This week featured a hearing on another of the renewable energy bills moving through the Nevada Legislature this session. If passed and enacted, AB 206 will raise Nevada’s renewable portfolio standard (RPS) to 50% by 2030 and 80% by 2040. What does this mean for the planet? And what does this mean for your electric bill?

AB 206 finally got its day in the sun… And by sun, I mean the Assembly Commerce and Labor Energy Subcommittee. Why was it there? Bill sponsor and Energy Subcommittee Chair Chris Brooks (D-Las Vegas) explained as succinctly as possible.

“Technology moves fast. Utility planning doesn’t.” – Assembly Member Chris Brooks

29 states now have renewable portfolio standards that require utility companies to sell a certain amount of renewable energy to customers.
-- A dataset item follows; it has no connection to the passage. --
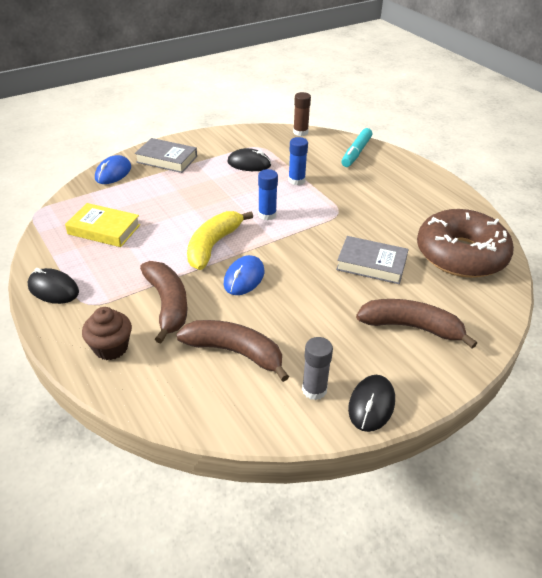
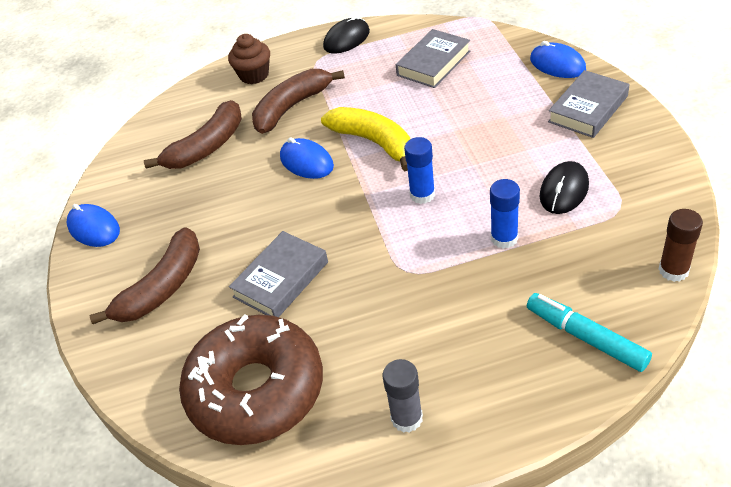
camera: 115 degrees right, 5 degrees up
yellow book [65,203,140,247] -> grey book [396,29,470,88]
brown banana [140,261,188,344] -> brown banana turned 135 degrees clockwise [252,69,345,134]
grey glue stick [302,337,333,400] -> grey glue stick moved to [383,359,423,433]
black mouse [348,375,395,432] -> blue mouse [67,204,120,247]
In October 2015, California reclaimed its national leader status when Governor Jerry Brown (D) signed SB 350 to set a RPS of 50% renewable energy by 2030. AB 206 doesn’t just match California’s RPS, but exceeds Hawaii’s 2040 target by setting a 80% by 2040 RPS.
This ambitious goal was cited by detractors as a reason not to pass AB 206. Assembly Member Paul Anderson (R-Las Vegas) took the issue head-on when he asked Brooks, “How much capacity do we have to build to meet the 50% goal?” Brooks didn’t hesitate to note Nevada’s leadership in renewable energy development. He also cited rising investment and falling costs in renewable energy production.
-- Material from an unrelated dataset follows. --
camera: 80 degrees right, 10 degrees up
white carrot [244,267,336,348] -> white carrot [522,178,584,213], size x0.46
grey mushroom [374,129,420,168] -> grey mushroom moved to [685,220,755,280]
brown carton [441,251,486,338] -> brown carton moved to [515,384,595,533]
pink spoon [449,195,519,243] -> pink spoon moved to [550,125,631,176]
“It would have a positive impact on the economy, on economic development and cost-per-unit.” – Assembly Member Chris Brooks

The hearing was interrupted in Las Vegas by a mandatory evacuation of the Grant Sawyer State Building. Once police determined there were no bombs on premises, attendees were allowed to return to legislative hearings on the fourth floor.
Upon reconvening the AB 206 hearing, Clean Energy Project’s Jennifer Taylor reminded legislators of the importance of this bill. “This energy policy matters as Governor Sandoval works to develop ‘The New Nevada’.” Governor Brian Sandoval’s (R) administration has cited renewable energy as a key sector for economic diversification. Sandoval has also moved to change course after a widely panned Public Utilities Commission decision in December 2015 to end retail net metering for rooftop solar.
AB 206 is part of the #RenewNV portfolio of renewable energy and climate action bills this legislative session. Just hours before this hearing, the Assembly introduced AB 270 to restore retail net metering for all rooftop solar customers. Additional renewable energy bills have already been moving through the Nevada Legislature.